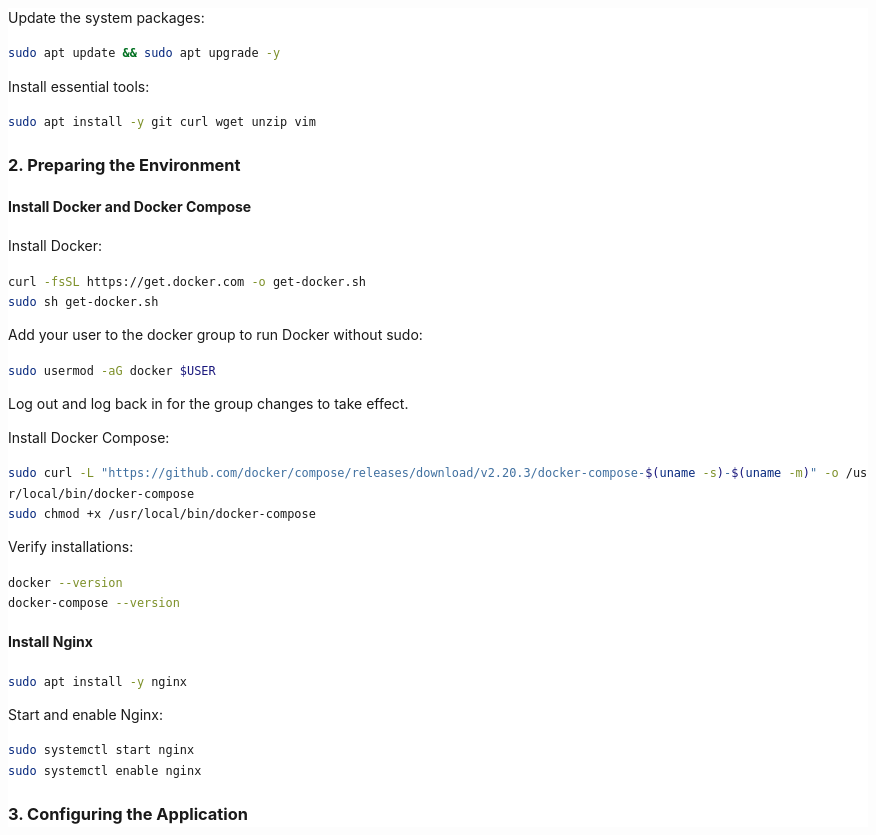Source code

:Update the system packages:

```bash
sudo apt update && sudo apt upgrade -y
```

Install essential tools:

```bash
sudo apt install -y git curl wget unzip vim
```

### 2. Preparing the Environment

#### Install Docker and Docker Compose

Install Docker:

```bash
curl -fsSL https://get.docker.com -o get-docker.sh
sudo sh get-docker.sh
```

Add your user to the docker group to run Docker without sudo:

```bash
sudo usermod -aG docker $USER
```

Log out and log back in for the group changes to take effect.

Install Docker Compose:

```bash
sudo curl -L "https://github.com/docker/compose/releases/download/v2.20.3/docker-compose-$(uname -s)-$(uname -m)" -o /usr/local/bin/docker-compose
sudo chmod +x /usr/local/bin/docker-compose
```

Verify installations:

```bash
docker --version
docker-compose --version
```

#### Install Nginx

```bash
sudo apt install -y nginx
```

Start and enable Nginx:

```bash
sudo systemctl start nginx
sudo systemctl enable nginx
```

### 3. Configuring the Application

************

Every line containing the word "group" should be copied from the material.

Add your user to the docker group to run Docker without sudo:
Log out and log back in for the group changes to take effect.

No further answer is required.